Meghan Markle Photo Appears in Queen's Speech, Confirming Welcome to the Royal Family

Meghan Markle attends a Christmas Day service at St. Mary Magdalene in King's Lynn, England, on December 25. Chris Jackson/Getty Images

Britain's Queen Elizabeth II officially acknowledged actress Meghan Markle as an impending member of the royal family in her annual Christmas speech on Monday.

Markle is set to marry Prince Harry, fifth in line to the throne, at a ceremony on May 19 at Windsor Castle in the south of the U.K.

The queen's message, which routinely takes place at 3 p.m. on Christmas, showed a photograph of Prince Harry, 33, and Markle, 36, in the room of the palace the queen was speaking from.

The pair had earlier in the week released their official engagement photographs taken in the gardens of Kensington Palace.

During her traditional speech, the queen said she was looking forward to welcoming "new members" into the royal family in 2018. On a table nearby was the framed engagement photo of Harry and Markle.

Prince William and Kate Middleton, also known as the Duke and Duchess of Cambridge, are expecting their third child in April 2018, to join Prince George and Princess Charlotte. The child's birth will make him or her fifth in line to the throne, pushing Harry down to sixth.

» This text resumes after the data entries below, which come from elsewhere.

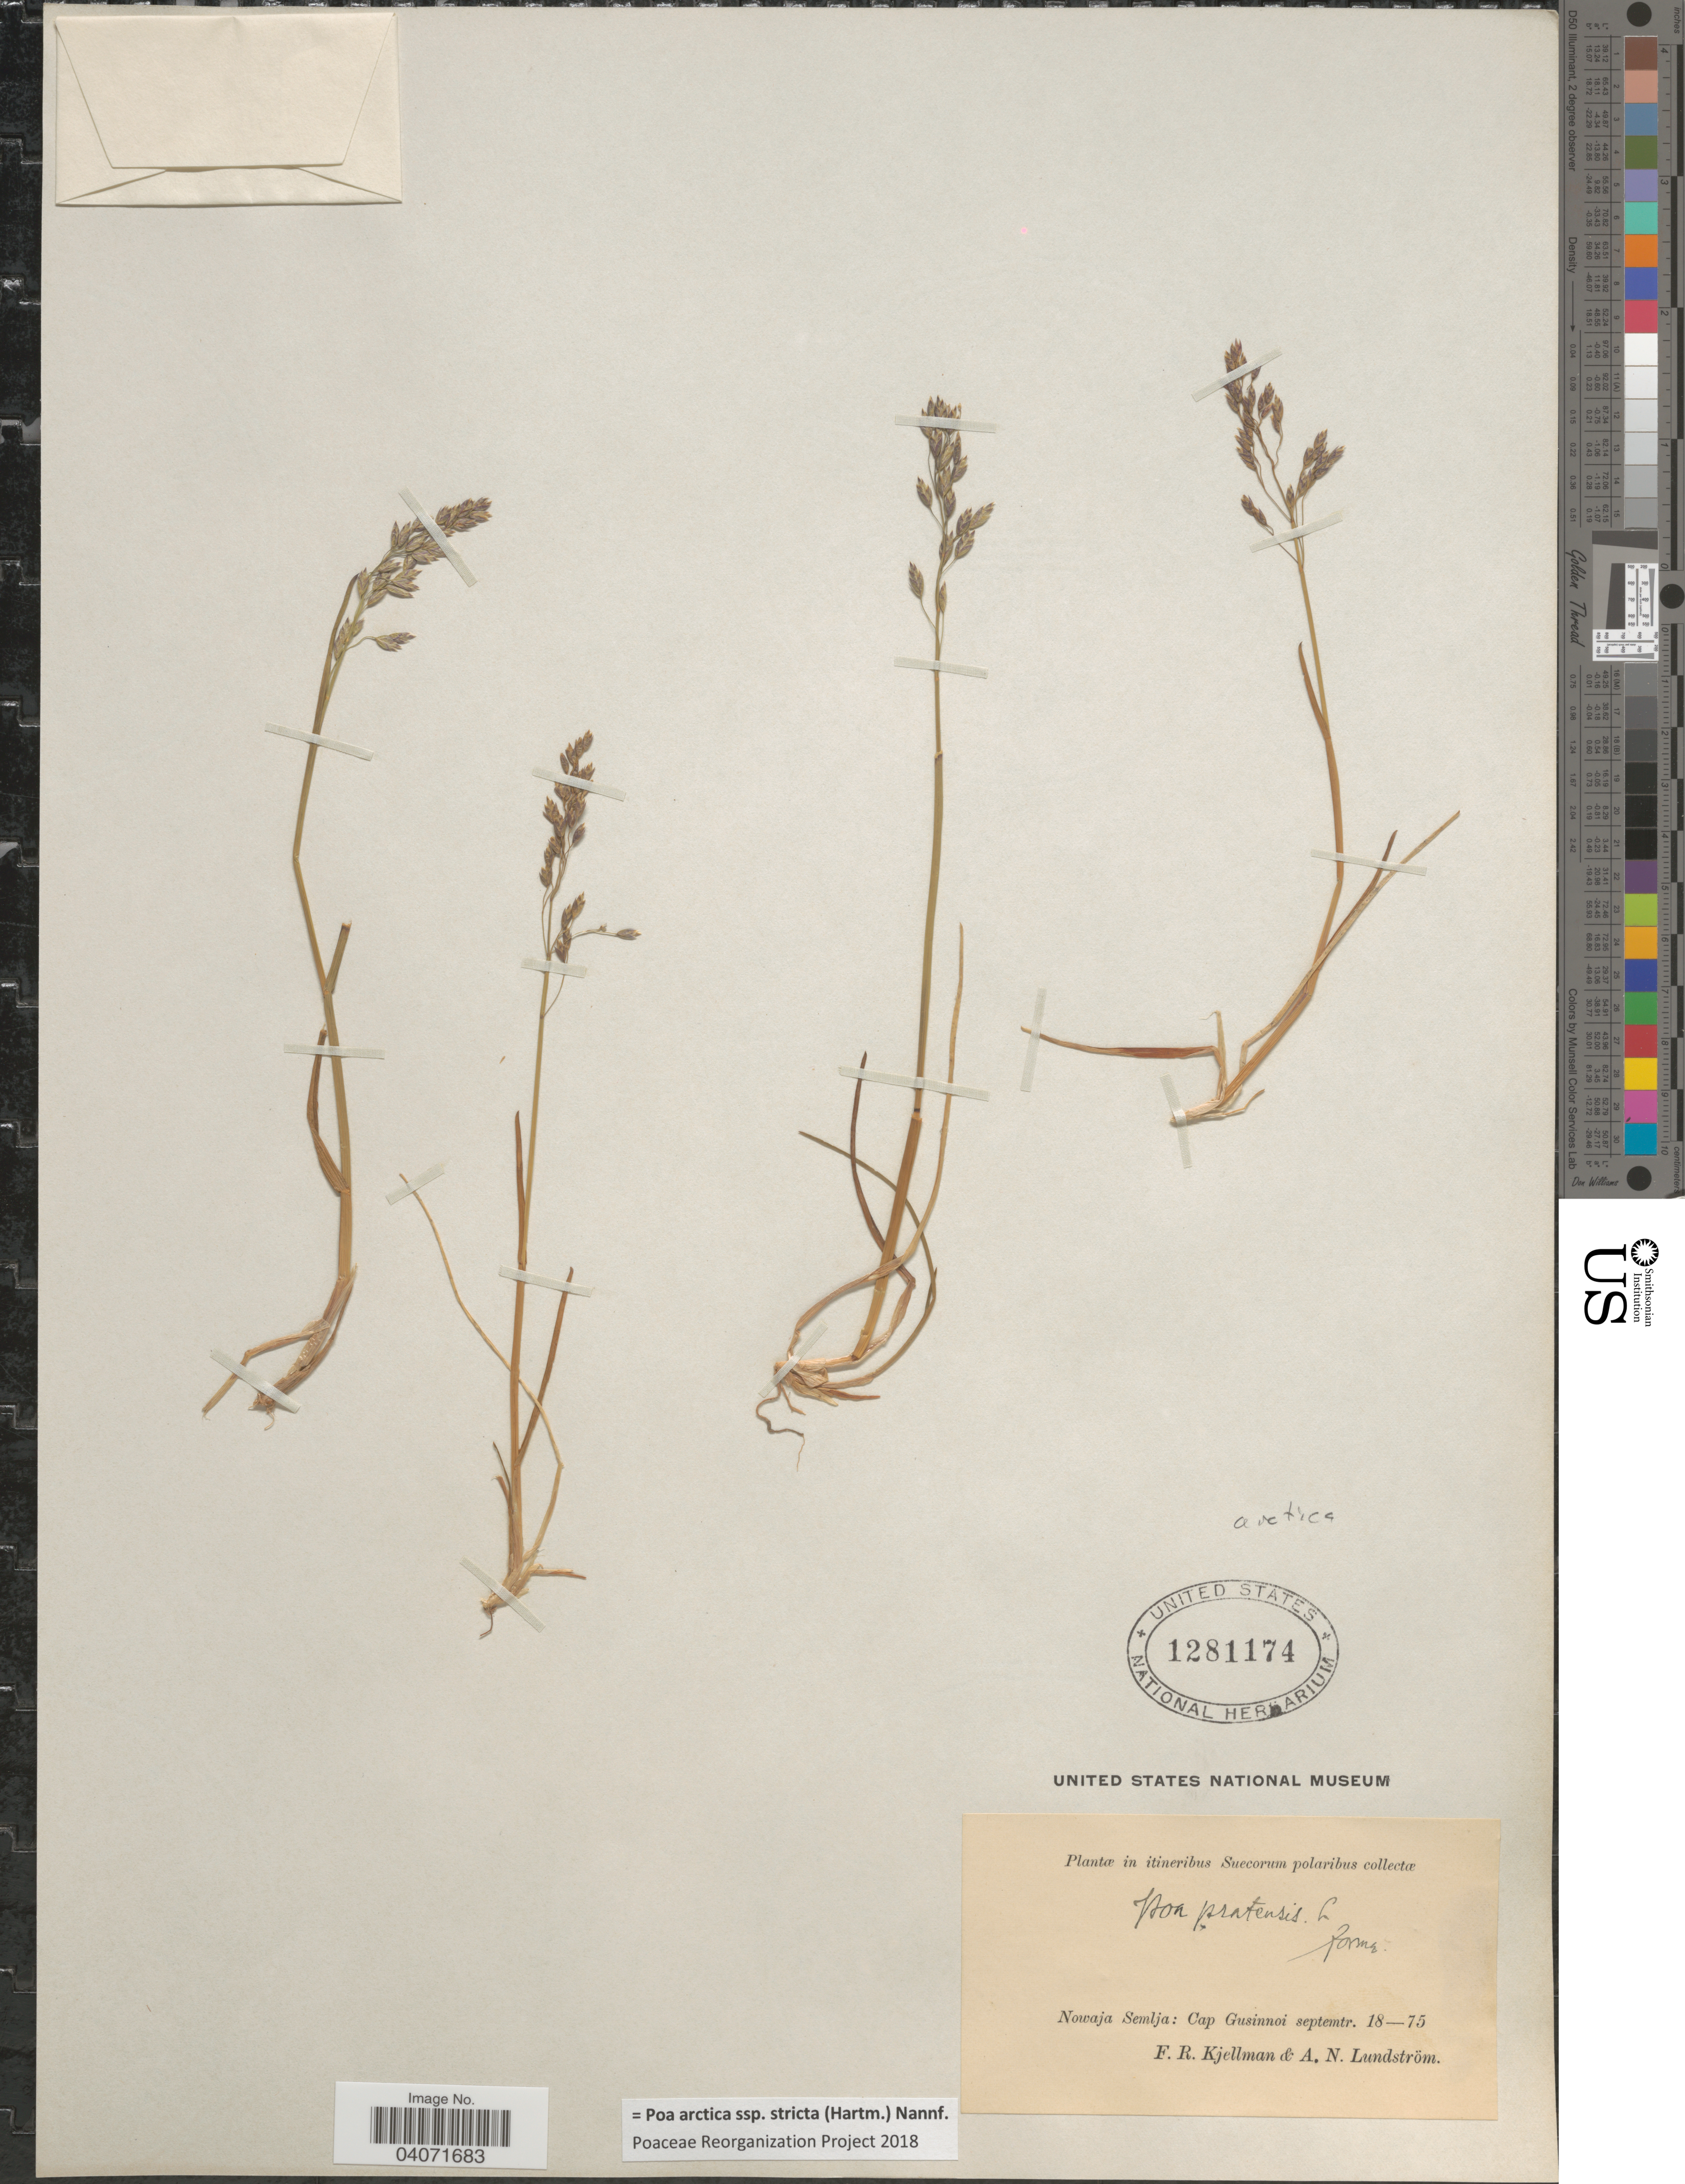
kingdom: Plantae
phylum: Tracheophyta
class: Liliopsida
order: Poales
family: Poaceae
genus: Poa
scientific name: Poa arctica subsp. stricta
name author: (Hartm.) Nannf.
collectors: A. N. Lundstrom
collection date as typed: Transcribed d/m/y: 18/9/75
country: Russian Federation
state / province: Arkhangelsk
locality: In itineribus Suecorum polaribus. Nowaja Semlja: Cap Gusinnoi.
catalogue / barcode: US 1281174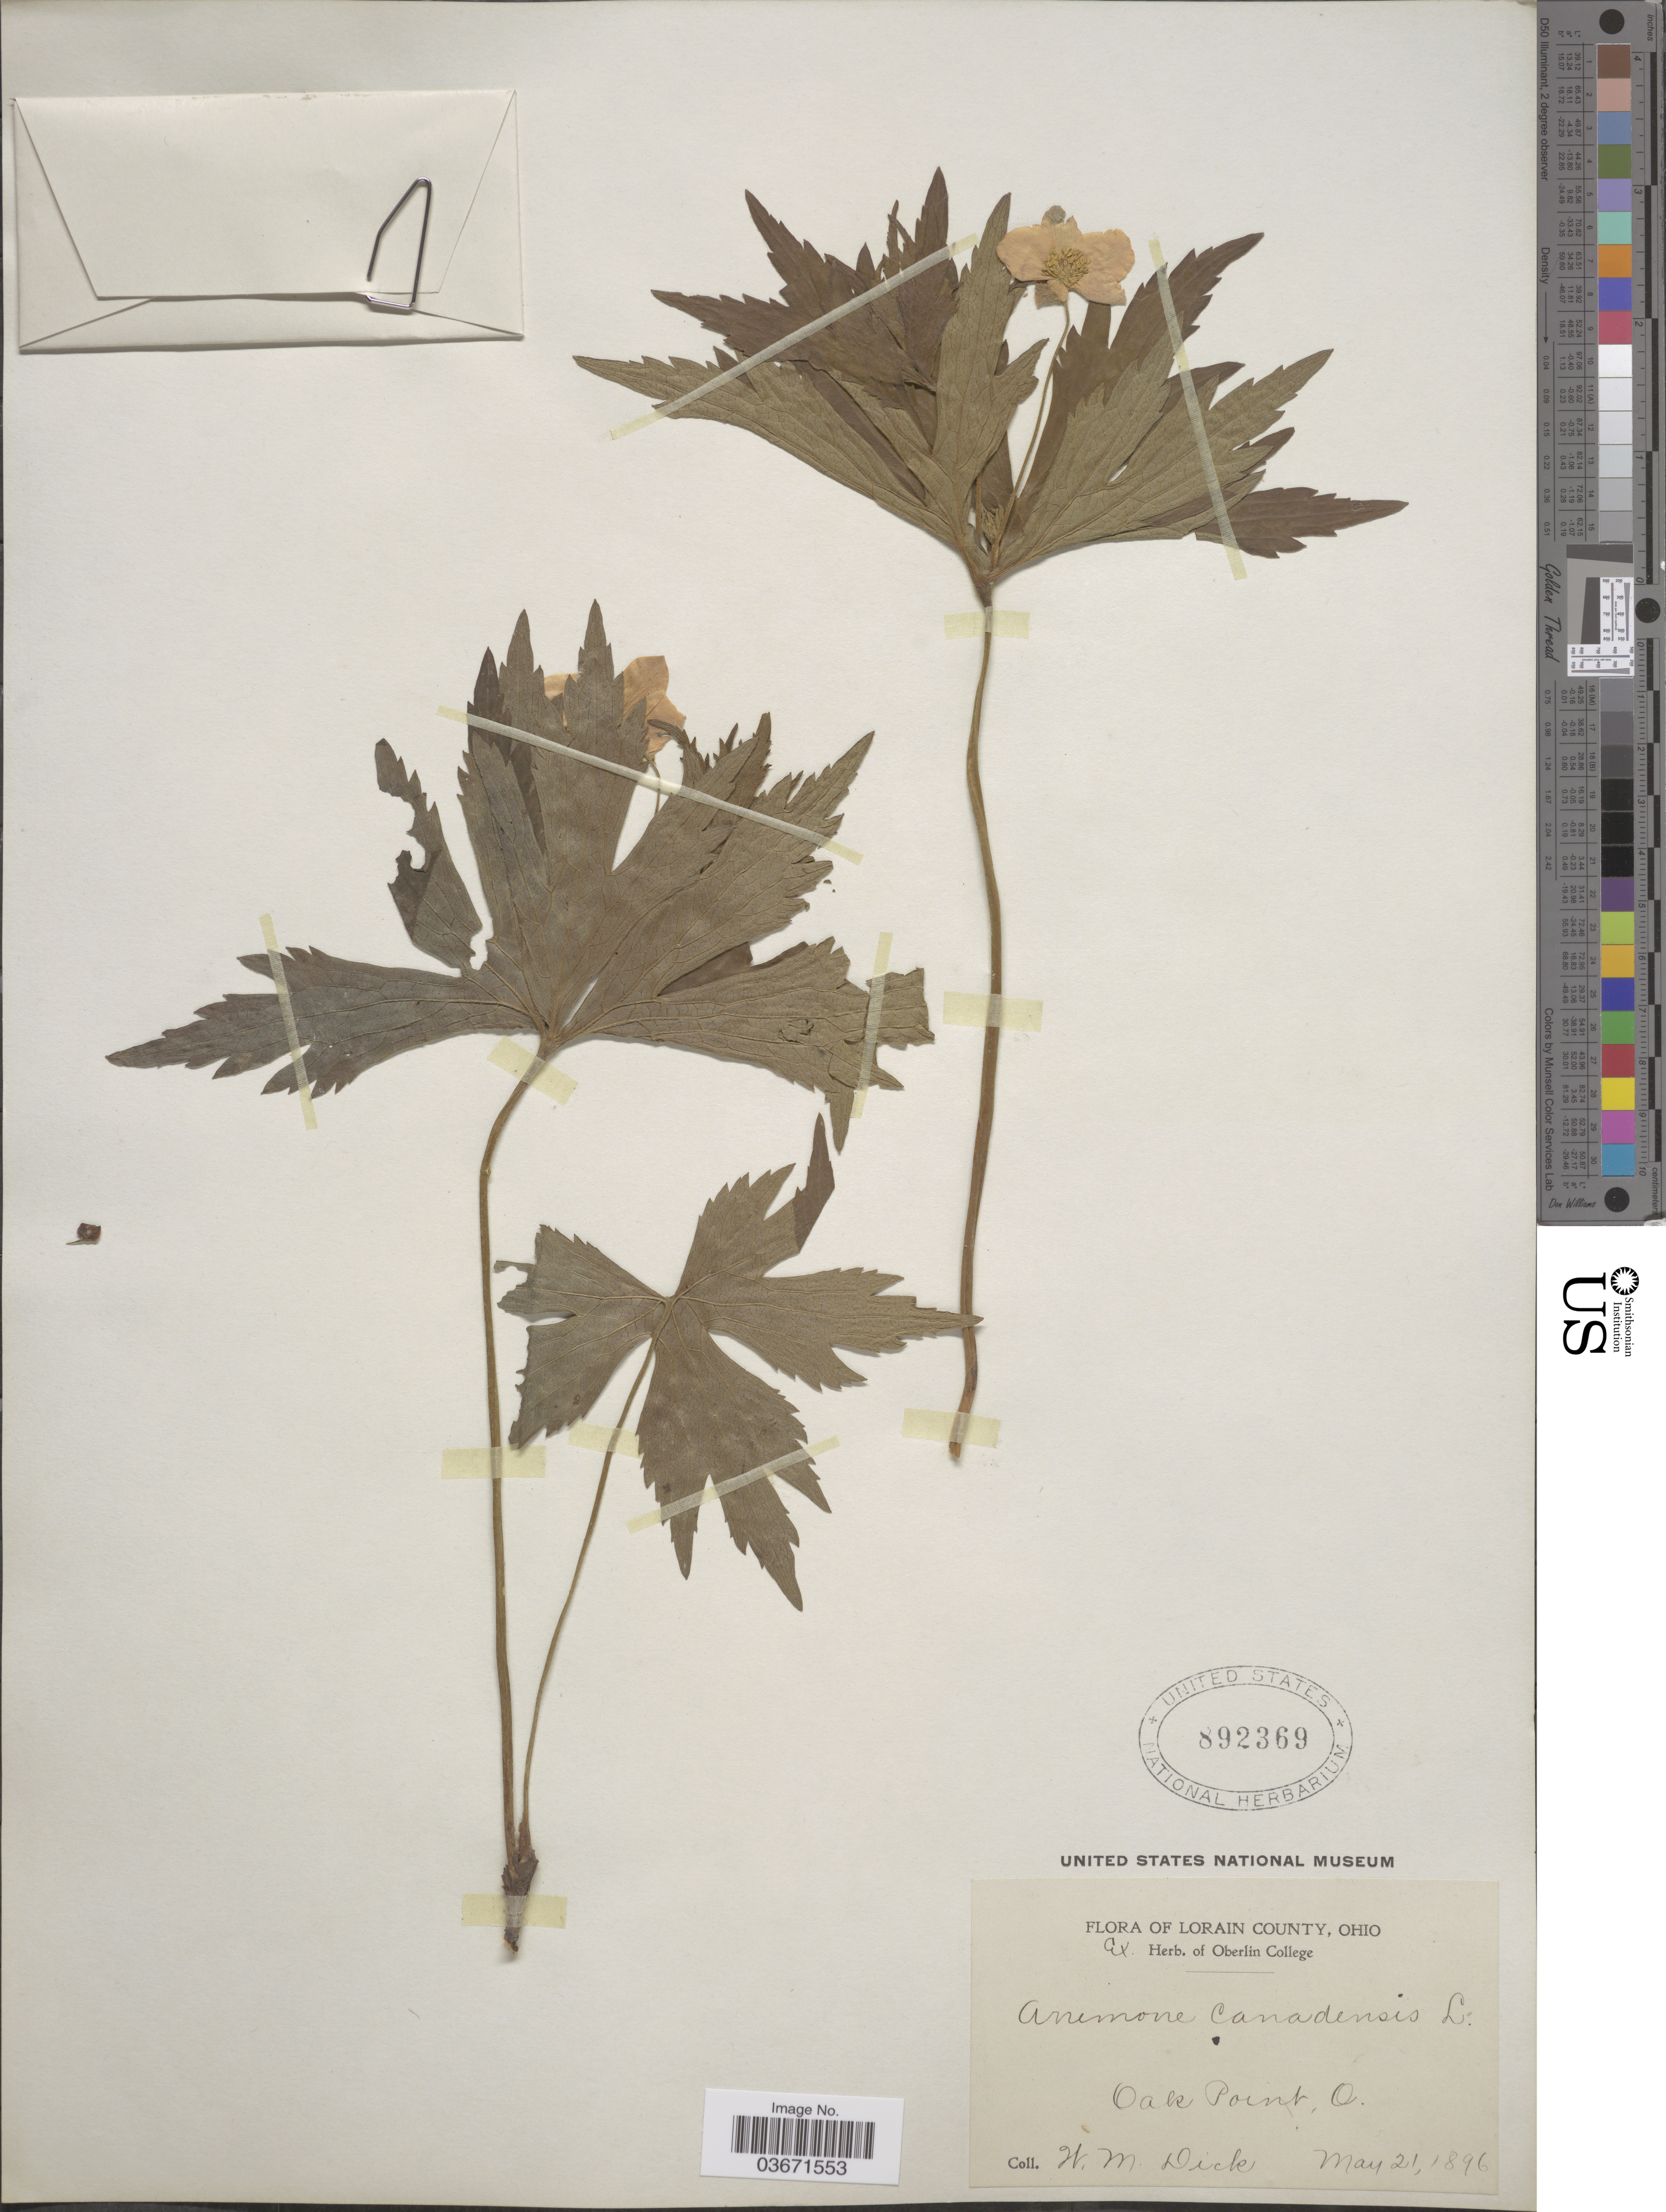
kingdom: Plantae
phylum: Tracheophyta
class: Magnoliopsida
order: Ranunculales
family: Ranunculaceae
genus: Anemone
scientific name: Anemone canadensis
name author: L.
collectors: W. Dick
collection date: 1896-05-21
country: United States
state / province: Ohio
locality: Lorain County. Oak Point.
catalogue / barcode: US 892369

Both couples spent Christmas with the wider royal family at Sandringham, attending church on Christmas Day. It is Markle's first holiday season with the royals, and her presence was particularly notable because new additions usually are already married when they attend the festivities, rather than being engaged.

The British media has said Markle's stay at Sandringham with other royals is a sign of how quickly the royal family has accepted her.

The other photographs next to the queen during her speech included one of her 1947 wedding to Prince Philip, her 70th wedding anniversary portrait with him, and a fourth birthday portrait of Prince George, Prince WIlliam's son and third in line to the throne.

Meghan Markle and Prince Harry attend Christmas church service at St. Mary Magdalene on December 25. Chris Jackson/Getty Images

Other topics in her Christmas message included the five extremist attacks to hit British soil last year, four of them claimed by the Islamic State militant group (ISIS). She also referred to a fire in an apartment block, Grenfell Tower, London, that killed 71 people in June.

She said both the attacks and the shocking blaze had left her "grateful for the blessings of home and family, and in particular for 70 years of marriage."